Logan Marshall-Green is frequently called "the budget Tom Hardy," but that’s a massive disservice to what he pulls off here. He has to play two people at once: the horrified passenger (his face) and the cold, calculating machine (his body). Watching him apologize to a thug while his hands are busy breaking the man’s ribs with mathematical precision is a dark, comedic delight. It’s a physical performance that makes most MCU fight choreography look like a high school dance recital. Modern blockbusters should be embarrassed that this cost less than their catering budget.

The Algorithm of Revenge

Scene from Upgrade

What makes Upgrade feel so contemporary isn't just the sleek, near-future aesthetic—it’s the creeping dread of losing autonomy. We’re currently living through an era of AI anxiety, where we wonder if the "algorithm" is making our choices for us. Grey Trace is the literal embodiment of that fear. When he asks STEM to "take the wheel," he’s trading his humanity for efficiency, and Leigh Whannell doesn't let him (or us) off the hook for that bargain.

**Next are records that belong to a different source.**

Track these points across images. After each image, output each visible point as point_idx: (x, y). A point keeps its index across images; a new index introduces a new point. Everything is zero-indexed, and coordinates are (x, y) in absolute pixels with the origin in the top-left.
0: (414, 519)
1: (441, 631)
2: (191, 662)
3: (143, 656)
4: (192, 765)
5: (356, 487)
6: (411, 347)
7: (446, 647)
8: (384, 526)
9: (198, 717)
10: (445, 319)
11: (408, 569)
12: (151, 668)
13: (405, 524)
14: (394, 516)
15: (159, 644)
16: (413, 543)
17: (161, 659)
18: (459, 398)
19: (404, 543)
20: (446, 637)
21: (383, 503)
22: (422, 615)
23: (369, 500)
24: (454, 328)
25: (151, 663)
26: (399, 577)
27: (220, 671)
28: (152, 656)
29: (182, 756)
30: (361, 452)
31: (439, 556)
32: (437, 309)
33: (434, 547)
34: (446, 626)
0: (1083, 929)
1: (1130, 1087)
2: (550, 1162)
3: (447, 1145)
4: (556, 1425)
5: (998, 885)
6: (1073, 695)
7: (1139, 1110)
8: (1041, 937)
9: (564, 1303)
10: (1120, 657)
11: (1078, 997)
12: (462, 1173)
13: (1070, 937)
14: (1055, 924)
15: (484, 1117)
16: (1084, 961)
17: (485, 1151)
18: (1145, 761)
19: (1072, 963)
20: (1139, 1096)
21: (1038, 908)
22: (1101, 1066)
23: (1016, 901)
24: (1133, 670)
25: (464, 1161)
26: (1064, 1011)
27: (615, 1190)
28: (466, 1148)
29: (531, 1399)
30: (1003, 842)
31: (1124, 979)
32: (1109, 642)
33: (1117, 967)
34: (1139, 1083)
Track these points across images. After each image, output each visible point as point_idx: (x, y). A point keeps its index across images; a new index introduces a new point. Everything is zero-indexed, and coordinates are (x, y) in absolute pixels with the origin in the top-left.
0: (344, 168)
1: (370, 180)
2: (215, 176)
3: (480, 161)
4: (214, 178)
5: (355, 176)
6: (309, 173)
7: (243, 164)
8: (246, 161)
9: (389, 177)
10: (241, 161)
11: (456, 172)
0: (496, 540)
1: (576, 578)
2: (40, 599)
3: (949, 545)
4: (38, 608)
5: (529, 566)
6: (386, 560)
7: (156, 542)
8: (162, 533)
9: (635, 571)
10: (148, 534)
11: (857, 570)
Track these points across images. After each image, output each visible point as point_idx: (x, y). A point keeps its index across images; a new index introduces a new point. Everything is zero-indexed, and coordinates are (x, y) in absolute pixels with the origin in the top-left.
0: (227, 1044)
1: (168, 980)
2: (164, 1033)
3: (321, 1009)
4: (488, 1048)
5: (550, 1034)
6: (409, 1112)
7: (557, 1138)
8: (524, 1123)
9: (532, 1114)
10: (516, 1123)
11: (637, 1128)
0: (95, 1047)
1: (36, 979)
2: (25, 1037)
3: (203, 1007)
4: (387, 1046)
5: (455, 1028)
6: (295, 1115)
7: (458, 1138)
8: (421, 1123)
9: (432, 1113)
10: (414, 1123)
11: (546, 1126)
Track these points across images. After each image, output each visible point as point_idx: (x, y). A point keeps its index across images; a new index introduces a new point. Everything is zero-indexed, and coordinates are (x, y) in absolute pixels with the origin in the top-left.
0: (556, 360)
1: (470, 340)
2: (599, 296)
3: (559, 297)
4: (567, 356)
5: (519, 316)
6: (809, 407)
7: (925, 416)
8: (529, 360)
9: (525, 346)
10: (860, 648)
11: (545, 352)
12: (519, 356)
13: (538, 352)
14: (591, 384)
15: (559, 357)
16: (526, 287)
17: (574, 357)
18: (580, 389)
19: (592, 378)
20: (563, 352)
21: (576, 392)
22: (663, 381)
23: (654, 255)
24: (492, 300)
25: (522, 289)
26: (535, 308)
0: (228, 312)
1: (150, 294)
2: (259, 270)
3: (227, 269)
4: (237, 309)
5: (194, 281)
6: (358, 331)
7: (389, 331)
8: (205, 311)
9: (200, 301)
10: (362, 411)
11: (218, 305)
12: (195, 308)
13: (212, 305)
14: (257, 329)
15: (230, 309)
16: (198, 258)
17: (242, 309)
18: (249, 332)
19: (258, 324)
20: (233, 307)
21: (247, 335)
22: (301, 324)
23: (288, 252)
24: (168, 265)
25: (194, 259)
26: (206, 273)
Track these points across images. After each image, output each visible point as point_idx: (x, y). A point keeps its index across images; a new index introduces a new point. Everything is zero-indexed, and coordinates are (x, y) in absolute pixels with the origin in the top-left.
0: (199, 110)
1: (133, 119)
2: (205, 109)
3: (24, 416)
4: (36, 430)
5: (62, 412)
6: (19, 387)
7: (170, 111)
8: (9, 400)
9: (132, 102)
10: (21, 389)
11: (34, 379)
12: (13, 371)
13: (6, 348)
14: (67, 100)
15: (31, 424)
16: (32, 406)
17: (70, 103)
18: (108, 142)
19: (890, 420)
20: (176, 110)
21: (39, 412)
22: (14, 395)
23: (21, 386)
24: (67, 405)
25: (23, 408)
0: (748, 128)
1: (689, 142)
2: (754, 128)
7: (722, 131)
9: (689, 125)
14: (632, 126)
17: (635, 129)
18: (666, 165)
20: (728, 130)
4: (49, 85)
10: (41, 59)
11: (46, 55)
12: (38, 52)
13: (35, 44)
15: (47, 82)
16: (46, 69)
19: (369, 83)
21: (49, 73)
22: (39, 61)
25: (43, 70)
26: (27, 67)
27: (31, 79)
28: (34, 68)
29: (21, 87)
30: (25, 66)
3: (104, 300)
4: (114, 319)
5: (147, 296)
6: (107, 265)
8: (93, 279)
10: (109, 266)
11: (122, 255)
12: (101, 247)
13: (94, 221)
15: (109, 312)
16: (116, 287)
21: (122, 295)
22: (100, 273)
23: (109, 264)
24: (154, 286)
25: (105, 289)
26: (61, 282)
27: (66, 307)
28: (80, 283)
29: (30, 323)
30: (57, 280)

The action isn't just "cool"—it’s unsettling. Whannell and cinematographer Stefan Duscio used a clever technical trick where they hid a phone on the actor and synced the camera's movement to the chip in the phone. This means whenever Grey moves, the camera follows him with a rigid, robotic lock. It creates a visual language that feels entirely distinct from the shaky-cam chaos of the Bourne era. It’s clean, it’s sharp, and it crunches like dry leaves. Upgrade is basically John Wick if the dog was an AI sociopath.

Resourceful Rebellion

As an indie project, the film is a masterclass in "show, don't tell." Instead of wide-scale world-building shots that would have eaten the entire budget, the production design uses textured, intimate spaces to suggest a larger world. They used local Melbourne locations, turning brutalist apartment blocks into futuristic fortresses. Apparently, to save money on the "futuristic" car Grey drives early in the film, the crew used a modified 1970s Firebird because the director felt a hand-built car was more "analog" than anything a computer could design.

Scene from Upgrade

The sound design by Jed Palmer also deserves a shout-out. The "voice" of STEM, provided by Simon Maiden, is calm, helpful, and increasingly chilling. It doesn’t sound like a monster; it sounds like a helpful OS that just happened to decide that murder is the most logical path forward. It’s the kind of tech-horror that lingers long after the credits roll, especially given how much of our lives we currently hand over to the "voices" in our pockets.

8.5 /10

Must Watch

The film doesn't offer the easy, triumphant catharsis of a standard revenge flick. It’s grimy, it’s pessimistic, and it leans hard into its body-horror roots. It’s a film that respects its audience enough to be genuinely dark, proving that you don’t need $200 million to build a world—you just need a sharp script and a lead actor willing to move like a malfunctioning robot. Logan Marshall-Green gives the most underrated physical performance of the 2010s, and if you haven’t seen it yet, you’re missing out on the sleekest "little movie" of the last ten years.